Tanggal 3 Juli 2004 malam, Soebandrio meninggal dunia dalam usia 90 tahun. Ke rumah duka datang memberikan penghormatan terakhir dua mantan Menteri Luar Negeri, Roeslan Abdulgani dan Ali Alatas serta Kepala BIN Hendroprijono. Suratkabar The Guardian dan The New York Times mewartakan kematiannya.
Semula direncanakan persidangan Dr Haji Soebandiro dimulai tanggal 30 September 1966 jam 24.00. Waktu itu di Jakarta berlaku jam malam, berarti terbatas orang yang bisa hadir. Sebab itu acara itu akhirnya dimulai tanggal 1 Oktober 1966 pukul 20.00. Bagaikan pembuatan sinetron kejar tayang, kurang dari sebulan, tepatnya tanggal 25 Oktober 1966 Mahmilub (Mahkamah Militer Luar Biasa) menjatuhkan hukuman mati kepada Dr H Soebandrio. Ketika akan dieksekusi, melayang surat protes Ratu Elizabeth dari Inggris, negara tempat Soebandrio merintis kantor perwakilan Indonesia sejak tahun 1946 dan resmi menjabat sebagai Duta Besar tahun 1950-1954, sehingga hukuman itu menjadi seumur hidup. Tahun 1995 dengan pertimbangan kesehatan, ia dibebaskan setelah mendekam selama 29 tahun di penjara.
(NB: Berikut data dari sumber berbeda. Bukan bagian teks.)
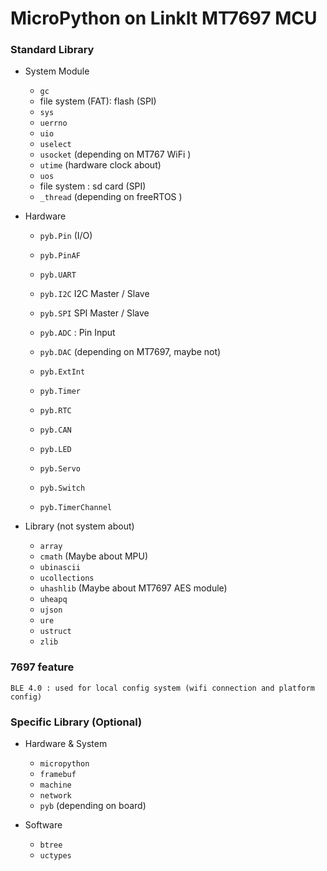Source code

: # MicroPython on LinkIt MT7697 MCU

### Standard Library

- System Module
  - `gc`
  - file system (FAT): flash (SPI)
  - `sys`
  - `uerrno`
  - `uio`
  - `uselect`
  - `usocket` (depending on MT767 WiFi )
  - `utime` (hardware clock about)
  - `uos`
  - file system : sd card (SPI)
  - `_thread` (depending on freeRTOS )

- Hardware
  - `pyb.Pin` (I/O)
  - `pyb.PinAF`
  - `pyb.UART`
  - `pyb.I2C` I2C Master / Slave 
  - `pyb.SPI` SPI Master / Slave
  - `pyb.ADC` : Pin Input
  - `pyb.DAC` (depending on MT7697, maybe not)

  - `pyb.ExtInt`
  - `pyb.Timer`
  - `pyb.RTC`

  - `pyb.CAN`
  - `pyb.LED`
  - `pyb.Servo`
  - `pyb.Switch`
  - `pyb.TimerChannel`

- Library (not system about)
  - `array`
  - `cmath` (Maybe about MPU)
  - `ubinascii`
  - `ucollections`
  - `uhashlib` (Maybe about MT7697 AES module)
  - `uheapq`
  - `ujson`
  - `ure`
  - `ustruct`
  - `zlib`

### 7697 feature 

	BLE 4.0 : used for local config system (wifi connection and platform config)


### Specific Library (Optional)

- Hardware & System
  - `micropython`
  - `framebuf`
  - `machine`
  - `network`
  - `pyb` (depending on board)

- Software
  - `btree`
  - `uctypes`

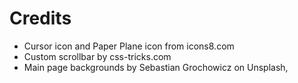 # Credits
* Cursor icon and Paper Plane icon from icons8.com
* Custom scrollbar by css-tricks.com
* Main page backgrounds by Sebastian Grochowicz on Unsplash, 
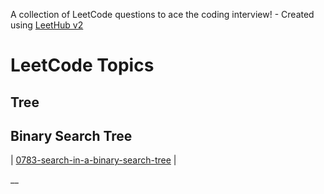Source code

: A collection of LeetCode questions to ace the coding interview! - Created using [LeetHub v2](https://github.com/arunbhardwaj/LeetHub-2.0)
<!---LeetCode Topics Start-->
# LeetCode Topics
## Tree
## Binary Search Tree
| [0783-search-in-a-binary-search-tree](https://github.com/adarsh-priydarshi-5646/Daily-Practice-DSA-Ap/tree/master/0783-search-in-a-binary-search-tree) |
<!---LeetCode Topics End-->__

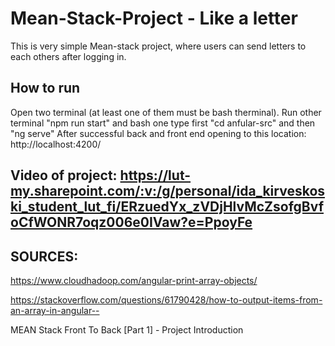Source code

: # Mean-Stack-Project - Like a letter

This is very simple Mean-stack project, where users can send letters to each others after logging in.

## How to run

Open two terminal (at least one of them must be bash therminal). Run other terminal "npm run start" and bash one type first "cd anfular-src" and then "ng serve"
After successful back and front end opening to this location: http://localhost:4200/ 

## Video of project: https://lut-my.sharepoint.com/:v:/g/personal/ida_kirveskoski_student_lut_fi/ERzuedYx_zVDjHlvMcZsofgBvfoCfWONR7oqz006e0IVaw?e=PpoyFe

## SOURCES:

https://www.cloudhadoop.com/angular-print-array-objects/ 

https://stackoverflow.com/questions/61790428/how-to-output-items-from-an-array-in-angular--  

MEAN Stack Front To Back [Part 1] - Project Introduction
Tidak jelas apakah Soekarno atau Sjahrir yang menugaskannya ke London selepas proklamasi, namun sejak 1946 sampai dengan 1956 ia memperjuangkan kepentingan Indonesia di luarnegeri. Duta Besar untuk Uni Soviet dijabatnya tahun 1954-1956 sebelum ditarik Soekarno sebagai Sekjen Kementerian Luar Negeri. Selanjutnya ia menjadi Menteri Luar Negeri selama 9 tahun sampai tahun 1966.
Tahun 1962 ia diangkat menjadi Wakil Perdana Menteri yang menangani masalah luarnegeri, selain itu mengepalai Badan Pusat Intelijen yang menjadi koordinator antara unit intelijen pada empat Angkatan Bersenjata dan Kejaksaan Agung. Tetapi dalam urusan ini pun fokus Soebandrio adalah masalah luarnegeri. Soebandrio juga Koordinator Urusan Irian Barat.
Tidak aneh pada tahun 1965 BPI membagikan dokumen Gilchrist Duta Besar Inggris di Jakarta kepada para peserta konferensi Asia Afrika yang rencananya diadakan di Aljazair. Dokumen itu menyebut hubungan pihak Inggris dengan perwira Indonesia (“our local army friends”).Terlepas dari keotentikan dokumen tersebut, penyebarannya dimaksudkan untuk meningkatkan kewaspadaan terhadap pihak Inggris yang memang mendukung Malaysia yang ketika itu berkonfrontasi dengan kita.
Soebandrio selalu Menteri Luar Negeri memindahkan rekening Kementerian Luar Negeri sebesar 500.000 USD kepada Badan Pusat Intelijen karena situasi darurat untuk keperluan operasi “Ganyang Malaysia”. Dana itu tidak ditaruh pada rekening pribadinya dan menurut pembelanya, Yap Thiam Hien, itu tidak melanggar aturan.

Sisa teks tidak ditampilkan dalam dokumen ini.